Peut-être quelques réflexions pour situer dans notre propre vie quotidienne ce que nous avons entendu et vu. Nous risquons toujours de rester au niveau rituel qui est aussi un peu virtuel...

En ce jeudi saint nous célébrons en fait deux gestes de Jésus qui nous introduisent au cœur du le mystère pascal. Le lavement des pieds, mais aussi la fraction du pain. Deux gestes qui récapitulent toute la vie de Jésus, sa vie donnée, brisée, - et qu'il a reçue, nouvelle, au matin de Pâques.

Or durant cette semaine nous ne faisons pas que commémorer ces évènements d'il y a 2000 ans, nous voulons y participer, en suivant le chemin de croix du Seigneur et en accueillant sa vie nouvelle dans l'Esprit. Mais notre première réaction, en nous engageant sur ce chemin, est l'étonnement et la peur. Laver les pieds de nos frères et sœurs, on veut bien le faire une fois ou l'autre, rituellement, mais concrètement, qu'est-ce que cela signifie ? L'exigence exorbitante de ces gestes et l'énormité des textes que nous entendons nous dépasse tellement que nous en éprouvons un certain malaise.

La semaine sainte est pénible. Elle est une épreuve, parce qu'elle nous fait bien mesurer notre incapacité à vraiment accomplir l'Évangile. Des exigences impossibles résonnent à nos oreilles : «  Aimer jusqu'au bout  », «  Il n'y a pas de plus grand amour que de donner sa vie pour ceux qu'on aime  » «  Suivre Jésus en portant sa croix  », et, comme il est rappelé dans l'épitre aux Hébreux : «  Vous n'avez pas encore résisté jusqu'au sang  ». Tout cela est non seulement humiliant pour nous, pauvres humains, mais finalement aussi désespérant et démobilisateur. Pourrons-nous seulement commencer à répondre à de telles exigences ? Aussi, quand Jésus nous demande : «  Comprenez-vous ce que je viens de faire ?  » nous n'osons plus répondre avec assurance que nous avons compris... Il est «  venu apporter le feu sur la terre  ». Mais comment pouvons-nous tenir près de ce feu dévorant ?

Je crois que ces questions peuvent être la dernière tentation du Carême. Le diable nous les suggère pour s'assurer que, devant de telles exigences, nous restions dans une hésitation morose, résignés et paralysés par une mauvaise conscience, ̶ en attendant que ça passe.

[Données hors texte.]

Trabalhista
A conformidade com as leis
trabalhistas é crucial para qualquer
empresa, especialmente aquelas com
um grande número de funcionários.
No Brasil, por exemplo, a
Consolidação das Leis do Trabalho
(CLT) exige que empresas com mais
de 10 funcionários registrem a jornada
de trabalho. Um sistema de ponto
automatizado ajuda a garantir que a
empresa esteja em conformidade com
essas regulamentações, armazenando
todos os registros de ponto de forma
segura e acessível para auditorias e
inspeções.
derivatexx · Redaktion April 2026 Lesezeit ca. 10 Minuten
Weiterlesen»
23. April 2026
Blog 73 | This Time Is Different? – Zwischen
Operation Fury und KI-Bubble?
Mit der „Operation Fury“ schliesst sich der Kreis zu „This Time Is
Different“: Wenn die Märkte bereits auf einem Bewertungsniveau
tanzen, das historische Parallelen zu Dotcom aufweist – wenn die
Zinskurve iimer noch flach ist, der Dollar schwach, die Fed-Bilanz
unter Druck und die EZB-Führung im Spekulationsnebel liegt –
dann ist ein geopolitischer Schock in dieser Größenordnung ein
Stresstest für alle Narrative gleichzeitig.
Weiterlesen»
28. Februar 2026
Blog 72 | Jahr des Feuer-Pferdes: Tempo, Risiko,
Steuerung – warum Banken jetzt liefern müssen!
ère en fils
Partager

Ça ira mieux la semaine prochaine.

Et cependant, mes frères, mes sœurs, il ne faut pas perdre confiance ! Ce n'est pas tellement en mourant que nous pouvons donner notre vie, mais plutôt en vivant, intensément, chaque moment. «  Aimer jusqu'au bout  » est d'abord tout simplement : accepter d'écouter longuement quelqu'un qui se confie, sans l'interrompre ; c'est ne pas calculer notre générosité dans les petits services, c'est rester travailler à la vaisselle jusqu'au bout, sans s'esquiver ; c'est, comme le demande l'épitre aux Hébreux, ne pas nous dérober aux exigences de notre profession, et - c'est découvrir ainsi que nous pouvons aller beaucoup plus loin que nous le pensions. Le 'bout' (du jusqu'au bout) n'est pas seulement le terme, la fin et l'anéantissement, c'est d'abord une intensité, une entièreté, dans notre engagement, dans les choses les plus simples.

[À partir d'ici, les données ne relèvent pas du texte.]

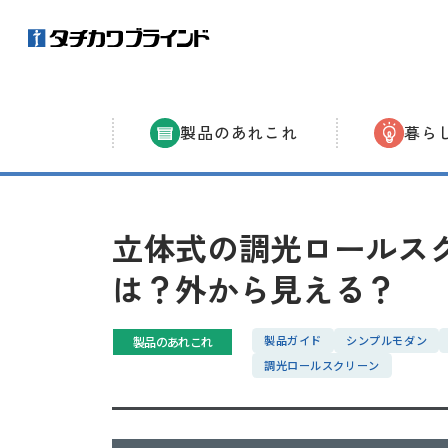
製品の
あれこれ
暮ら
立体式の調光ロールス
は？外から見える？
製品ガイド
シンプルモダン
製品のあれこれ
調光ロールスクリーン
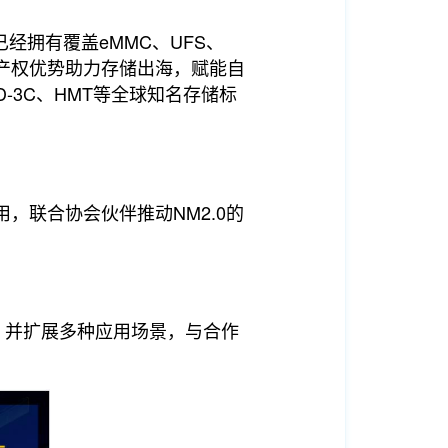
拥有覆盖eMMC、UFS、
识产权优势助力存储出海，赋能自
-3C、HMT等全球知名存储标
，联合协会伙伴推动NM2.0的
合一，并扩展多种应用场景，与合作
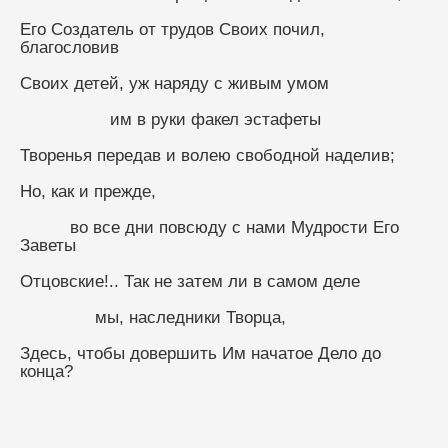
Его Создатель от трудов Своих почил, 
благословив
Своих детей, уж наряду с живым умом
                  им в руки факел эстафеты
Творенья передав и волею свободной наделив;
Но, как и прежде, 
          во все дни повсюду с нами Мудрости Его 
Заветы
Отцовские!.. Так не затем ли в самом деле
               мы, наследники Творца,
Здесь, чтобы довершить Им начатое Дело до 
конца?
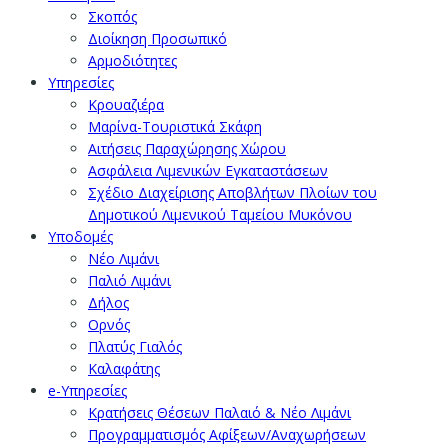
Σκοπός
Διοίκηση Προσωπικό
Αρμοδιότητες
Υπηρεσίες
Κρουαζιέρα
Μαρίνα-Τουριστικά Σκάφη
Αιτήσεις Παραχώρησης Χώρου
Ασφάλεια Λιμενικών Εγκαταστάσεων
Σχέδιο Διαχείρισης Αποβλήτων Πλοίων του
Δημοτικού Λιμενικού Ταμείου Μυκόνου
Υποδομές
Νέο Λιμάνι
Παλιό Λιμάνι
Δήλος
Ορνός
Πλατύς Γιαλός
Καλαφάτης
e-Υπηρεσίες
Κρατήσεις Θέσεων Παλαιό & Νέο Λιμάνι
Προγραμματισμός Αφίξεων/Αναχωρήσεων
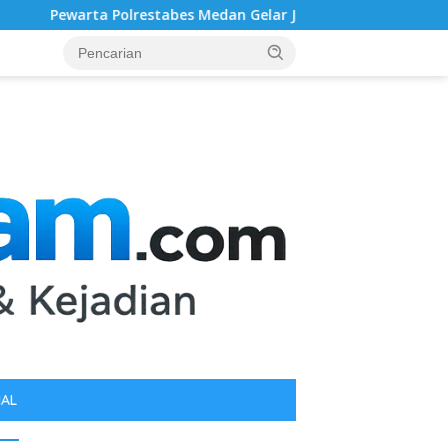
abes Medan Gelar Jumat Barokah, Pererat Silaturahmi, Kokohka
IAL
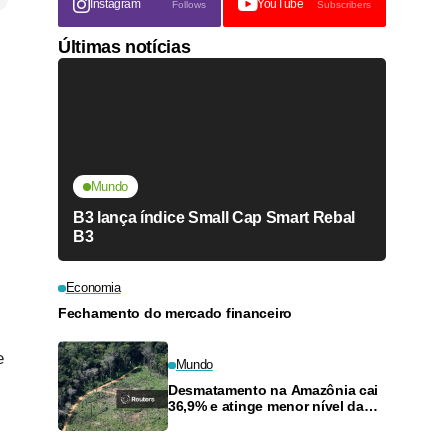
Instagram
YouTube
Follows
Subscribers
Últimas notícias
Mundo
B3 lança índice Small Cap Smart Rebal
B3
Economia
Fechamento do mercado financeiro
e
Mundo
Desmatamento na Amazônia cai
36,9% e atinge menor nível da
série histórica, diz governo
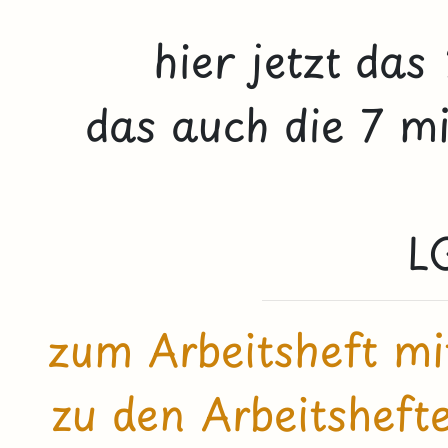
hier jetzt das
das auch die 7 m
L
zum Arbeitsheft mi
zu den Arbeitsheft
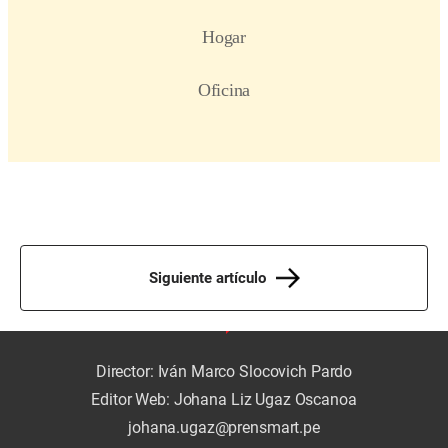
Siguiente artículo
Director: Iván Marco Slocovich Pardo
Editor Web: Johana Liz Ugaz Oscanoa
johana.ugaz@prensmart.pe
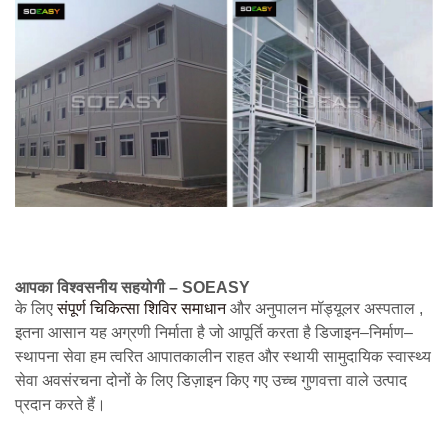
आपका विश्वसनीय सहयोगी – SOEASY
के लिए
संपूर्ण चिकित्सा शिविर समाधान
और अनुपालन
मॉड्यूलर अस्पताल
,
इतना आसान
यह अग्रणी निर्माता है जो आपूर्ति करता है
डिजाइन–निर्माण–
स्थापना
सेवा
हम त्वरित आपातकालीन राहत और स्थायी सामुदायिक स्वास्थ्य
सेवा अवसंरचना दोनों के लिए डिज़ाइन किए गए उच्च गुणवत्ता वाले उत्पाद
प्रदान करते हैं।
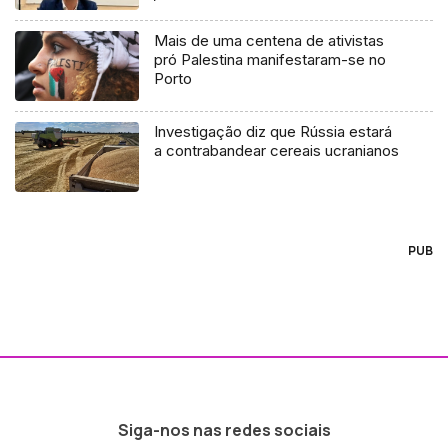
Mais de uma centena de ativistas
pró Palestina manifestaram-se no
Porto
Investigação diz que Rússia estará
a contrabandear cereais ucranianos
PUB
Siga-nos nas redes sociais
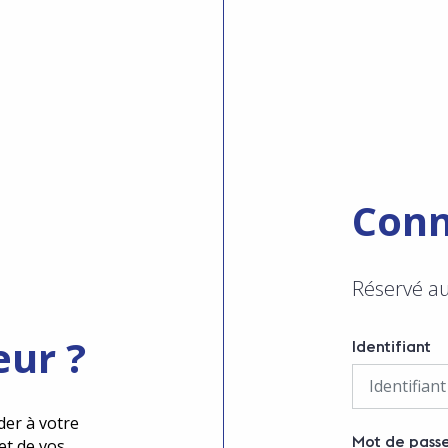
Conn
Réservé a
eur ?
Identifiant
der à votre
Mot de pass
et de vos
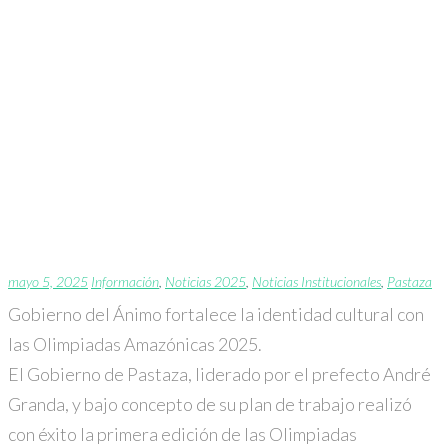
Gobierno del Ánimo
fortalece la identidad
cultural con las
Olimpiadas Amazónicas
2025.
mayo 5, 2025
Información
,
Noticias 2025
,
Noticias Institucionales
,
Pastaza
Gobierno del Ánimo fortalece la identidad cultural con
las Olimpiadas Amazónicas 2025.
El Gobierno de Pastaza, liderado por el prefecto André
Granda, y bajo concepto de su plan de trabajo realizó
con éxito la primera edición de las Olimpiadas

«  Aimer jusqu'au bout  », comme Jésus nous le demande, ce n'est donc pas nécessairement épuiser toutes nos forces, jusqu'à ce que mort s'ensuive. Au lieu de penser cela, au lieu de nous résigner à ne pas en être capables, nous sommes appelés à découvrir la valeur infinie des humbles gestes d'amour. L'humilité est parfois grandiose, comme quand le pape lave les pieds des prisonniers, mais le plus souvent les gestes simples passent inaperçues, et cependant nous savons qu'ils ne sont pas perdus. Parce qu'ils sont donnés à des personnes qui ont une valeur infinie. Ils ne sont pas insignifiants ; ils sont comme nos petits gestes de respect et de sauvegarde de la création que nous dicte un comportement écologique. A leur place, ils sont indispensables, et notre vie quotidienne en est nourrie, sanctifiée. Si, au contraire, notre vie communautaire ou familiale n'est pas irrigué par ces marques d'amour gratuit, elle s'étiole et devient alors vraiment insignifiante.

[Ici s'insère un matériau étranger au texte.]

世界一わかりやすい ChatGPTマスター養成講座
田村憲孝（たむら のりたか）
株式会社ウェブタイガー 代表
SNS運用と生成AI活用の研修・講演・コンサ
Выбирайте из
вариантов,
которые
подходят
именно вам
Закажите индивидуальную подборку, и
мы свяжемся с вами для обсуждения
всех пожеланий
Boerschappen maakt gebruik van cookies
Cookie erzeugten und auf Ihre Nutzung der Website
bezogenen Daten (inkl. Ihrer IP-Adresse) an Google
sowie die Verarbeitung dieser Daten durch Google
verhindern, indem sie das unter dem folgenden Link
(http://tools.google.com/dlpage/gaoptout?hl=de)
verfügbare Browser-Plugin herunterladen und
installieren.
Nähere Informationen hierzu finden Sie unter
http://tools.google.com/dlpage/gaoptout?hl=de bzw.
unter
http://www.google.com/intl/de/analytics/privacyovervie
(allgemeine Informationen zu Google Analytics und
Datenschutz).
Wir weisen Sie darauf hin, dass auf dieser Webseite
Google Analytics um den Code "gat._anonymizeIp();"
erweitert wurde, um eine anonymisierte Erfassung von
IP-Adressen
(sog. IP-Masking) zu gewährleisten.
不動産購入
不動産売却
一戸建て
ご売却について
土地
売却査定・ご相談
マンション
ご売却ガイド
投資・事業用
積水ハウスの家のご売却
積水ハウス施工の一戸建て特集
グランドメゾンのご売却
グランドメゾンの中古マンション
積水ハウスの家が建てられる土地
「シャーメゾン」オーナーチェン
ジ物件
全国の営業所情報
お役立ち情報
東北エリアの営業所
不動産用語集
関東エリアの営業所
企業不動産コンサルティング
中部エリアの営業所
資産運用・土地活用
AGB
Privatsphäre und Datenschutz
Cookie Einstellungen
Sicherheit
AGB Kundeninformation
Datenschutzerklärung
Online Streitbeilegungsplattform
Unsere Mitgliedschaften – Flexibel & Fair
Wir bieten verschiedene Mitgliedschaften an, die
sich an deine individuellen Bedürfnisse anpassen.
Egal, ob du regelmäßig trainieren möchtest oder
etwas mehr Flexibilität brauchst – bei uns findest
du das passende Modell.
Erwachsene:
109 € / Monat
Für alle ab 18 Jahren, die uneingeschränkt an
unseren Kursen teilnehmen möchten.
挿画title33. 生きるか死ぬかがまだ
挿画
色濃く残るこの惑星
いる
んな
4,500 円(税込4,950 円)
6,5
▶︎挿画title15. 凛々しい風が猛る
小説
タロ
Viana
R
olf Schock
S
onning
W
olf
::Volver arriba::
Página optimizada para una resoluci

Pour je ne sais quelles raisons l'évangéliste Jean qui a raconté le lavement des pieds ne mentionne pas ensuite la Dernière Cène, comme les autres évangélistes. Mais aujourd'hui nous célébrons aussi et surtout le repas que Jésus a partagé avec ses disciples ce soir-là, et le partage du pain et de la coupe, comme saint Paul le rappelle dans l'épitre que nous avons entendue. Car, comme je le disais en commençant, ces deux gestes vont ensemble. En 'aimant jusqu'au bout', en se révélant «  parmi nous comme celui qui sert  », Jésus donnait déjà aussi «  sa vie en rançon pour la multitude  » (Mc 10,45). De fait, nous savons qu'en servant ses frères dans l'oubli de soi Jésus leur a tout donné, et jusqu'à perdre sa propre vie. Et en donnant sa vie comme un pain rompu, il l'a partagée, multipliée, toujours plus largement.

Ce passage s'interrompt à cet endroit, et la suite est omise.